## What you will do
Lines outside the range are not wanted. Give again exactly the lines between the line holding "REORGANIZATION MEETING" and the line holding "with the New", inclusive, from the listing below.

## Records for this task
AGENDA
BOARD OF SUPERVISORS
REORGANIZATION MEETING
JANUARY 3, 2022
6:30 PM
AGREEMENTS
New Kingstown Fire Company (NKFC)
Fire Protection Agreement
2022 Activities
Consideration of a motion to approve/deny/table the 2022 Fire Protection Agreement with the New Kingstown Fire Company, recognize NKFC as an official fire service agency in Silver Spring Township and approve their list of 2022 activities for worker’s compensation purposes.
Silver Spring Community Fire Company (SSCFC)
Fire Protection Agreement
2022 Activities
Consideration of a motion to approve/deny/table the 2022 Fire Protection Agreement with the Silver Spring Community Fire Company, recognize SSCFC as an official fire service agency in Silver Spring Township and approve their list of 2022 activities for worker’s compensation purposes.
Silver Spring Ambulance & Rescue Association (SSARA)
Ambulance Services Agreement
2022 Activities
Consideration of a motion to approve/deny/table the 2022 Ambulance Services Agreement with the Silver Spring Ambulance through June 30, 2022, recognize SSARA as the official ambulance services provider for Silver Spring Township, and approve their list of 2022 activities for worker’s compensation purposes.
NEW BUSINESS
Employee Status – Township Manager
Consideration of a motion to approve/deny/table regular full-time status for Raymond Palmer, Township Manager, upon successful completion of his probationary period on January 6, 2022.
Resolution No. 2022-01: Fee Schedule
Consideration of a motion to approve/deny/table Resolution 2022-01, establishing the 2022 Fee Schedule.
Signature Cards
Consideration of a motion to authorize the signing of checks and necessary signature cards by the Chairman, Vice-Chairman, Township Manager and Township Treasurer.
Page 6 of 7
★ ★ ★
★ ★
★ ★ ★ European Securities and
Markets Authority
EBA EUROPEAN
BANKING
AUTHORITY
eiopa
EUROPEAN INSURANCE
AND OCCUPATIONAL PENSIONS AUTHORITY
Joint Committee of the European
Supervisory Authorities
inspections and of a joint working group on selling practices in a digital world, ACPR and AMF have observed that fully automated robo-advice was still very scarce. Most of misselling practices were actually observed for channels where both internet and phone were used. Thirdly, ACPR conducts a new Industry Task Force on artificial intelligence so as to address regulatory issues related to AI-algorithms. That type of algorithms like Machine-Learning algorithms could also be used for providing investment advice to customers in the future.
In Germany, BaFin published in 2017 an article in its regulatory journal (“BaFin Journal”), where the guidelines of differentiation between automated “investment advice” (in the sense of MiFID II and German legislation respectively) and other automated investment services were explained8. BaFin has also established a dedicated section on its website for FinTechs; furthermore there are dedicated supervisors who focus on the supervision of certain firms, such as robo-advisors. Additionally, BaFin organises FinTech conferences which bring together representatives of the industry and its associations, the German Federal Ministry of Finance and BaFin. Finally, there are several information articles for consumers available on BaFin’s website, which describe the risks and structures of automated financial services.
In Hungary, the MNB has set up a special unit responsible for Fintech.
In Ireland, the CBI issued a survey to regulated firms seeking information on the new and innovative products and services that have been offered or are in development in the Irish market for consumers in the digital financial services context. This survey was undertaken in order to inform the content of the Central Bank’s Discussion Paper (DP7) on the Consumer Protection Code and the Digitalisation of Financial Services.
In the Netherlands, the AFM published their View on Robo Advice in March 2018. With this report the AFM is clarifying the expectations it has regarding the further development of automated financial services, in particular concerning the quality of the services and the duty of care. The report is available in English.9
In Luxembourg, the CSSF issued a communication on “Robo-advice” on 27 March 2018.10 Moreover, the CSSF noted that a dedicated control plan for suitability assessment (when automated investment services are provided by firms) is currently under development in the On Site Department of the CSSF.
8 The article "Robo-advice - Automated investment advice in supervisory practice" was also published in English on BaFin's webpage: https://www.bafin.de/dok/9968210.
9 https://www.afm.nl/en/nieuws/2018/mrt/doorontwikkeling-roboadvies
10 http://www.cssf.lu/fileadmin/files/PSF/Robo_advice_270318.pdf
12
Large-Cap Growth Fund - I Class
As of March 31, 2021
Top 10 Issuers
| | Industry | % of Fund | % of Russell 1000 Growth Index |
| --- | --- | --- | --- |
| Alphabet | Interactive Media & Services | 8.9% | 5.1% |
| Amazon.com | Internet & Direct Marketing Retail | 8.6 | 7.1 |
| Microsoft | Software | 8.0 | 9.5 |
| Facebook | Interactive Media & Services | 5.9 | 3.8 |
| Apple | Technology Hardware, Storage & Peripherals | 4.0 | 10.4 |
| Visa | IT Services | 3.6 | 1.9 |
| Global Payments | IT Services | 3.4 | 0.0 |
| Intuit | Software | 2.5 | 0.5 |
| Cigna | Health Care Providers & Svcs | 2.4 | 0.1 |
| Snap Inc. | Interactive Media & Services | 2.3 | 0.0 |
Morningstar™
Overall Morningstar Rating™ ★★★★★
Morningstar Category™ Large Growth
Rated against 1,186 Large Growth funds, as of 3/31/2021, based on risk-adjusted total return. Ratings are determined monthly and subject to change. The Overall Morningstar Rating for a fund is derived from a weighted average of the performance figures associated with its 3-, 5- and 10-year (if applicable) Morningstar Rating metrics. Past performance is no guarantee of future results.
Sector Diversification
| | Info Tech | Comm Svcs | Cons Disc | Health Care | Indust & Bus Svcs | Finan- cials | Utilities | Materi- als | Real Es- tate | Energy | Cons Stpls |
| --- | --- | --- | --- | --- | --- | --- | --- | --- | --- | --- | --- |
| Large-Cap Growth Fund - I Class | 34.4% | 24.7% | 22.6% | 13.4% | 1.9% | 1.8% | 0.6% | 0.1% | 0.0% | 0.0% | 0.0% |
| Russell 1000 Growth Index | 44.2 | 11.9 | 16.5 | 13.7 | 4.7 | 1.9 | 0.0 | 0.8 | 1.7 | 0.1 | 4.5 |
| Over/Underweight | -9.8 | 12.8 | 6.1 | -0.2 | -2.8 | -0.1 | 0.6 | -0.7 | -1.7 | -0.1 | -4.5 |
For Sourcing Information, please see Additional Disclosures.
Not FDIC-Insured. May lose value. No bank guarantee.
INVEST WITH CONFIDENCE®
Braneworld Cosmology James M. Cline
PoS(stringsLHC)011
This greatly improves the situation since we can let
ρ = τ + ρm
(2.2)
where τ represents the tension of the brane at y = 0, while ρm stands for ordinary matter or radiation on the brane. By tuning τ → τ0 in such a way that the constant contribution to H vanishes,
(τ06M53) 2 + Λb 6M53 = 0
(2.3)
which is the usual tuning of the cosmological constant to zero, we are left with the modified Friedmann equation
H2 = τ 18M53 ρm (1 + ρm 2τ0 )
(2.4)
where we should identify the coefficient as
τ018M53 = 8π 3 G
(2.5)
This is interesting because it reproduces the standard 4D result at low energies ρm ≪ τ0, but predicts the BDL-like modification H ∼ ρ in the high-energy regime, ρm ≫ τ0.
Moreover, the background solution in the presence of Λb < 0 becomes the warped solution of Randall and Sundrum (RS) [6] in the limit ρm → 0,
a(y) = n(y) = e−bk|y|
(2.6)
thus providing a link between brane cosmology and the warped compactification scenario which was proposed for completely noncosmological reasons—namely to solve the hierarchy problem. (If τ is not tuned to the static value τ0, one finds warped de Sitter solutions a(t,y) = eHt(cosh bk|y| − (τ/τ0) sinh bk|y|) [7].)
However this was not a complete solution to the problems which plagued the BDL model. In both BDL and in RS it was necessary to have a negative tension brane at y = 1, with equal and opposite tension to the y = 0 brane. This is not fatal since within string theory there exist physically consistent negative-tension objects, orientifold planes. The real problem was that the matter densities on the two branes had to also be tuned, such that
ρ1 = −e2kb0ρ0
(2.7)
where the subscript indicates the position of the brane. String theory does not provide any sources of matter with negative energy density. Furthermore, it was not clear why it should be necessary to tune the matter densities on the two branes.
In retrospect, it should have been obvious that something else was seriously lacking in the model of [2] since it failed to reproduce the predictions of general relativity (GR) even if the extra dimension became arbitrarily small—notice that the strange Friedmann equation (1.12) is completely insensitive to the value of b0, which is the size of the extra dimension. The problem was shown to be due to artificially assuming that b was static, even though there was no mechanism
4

## Completed exercise
REORGANIZATION MEETING
JANUARY 3, 2022
6:30 PM
AGREEMENTS
New Kingstown Fire Company (NKFC)
Fire Protection Agreement
2022 Activities
Consideration of a motion to approve/deny/table the 2022 Fire Protection Agreement with the New Kingstown Fire Company, recognize NKFC as an official fire service agency in Silver Spring Township and approve their list of 2022 activities for worker’s compensation purposes.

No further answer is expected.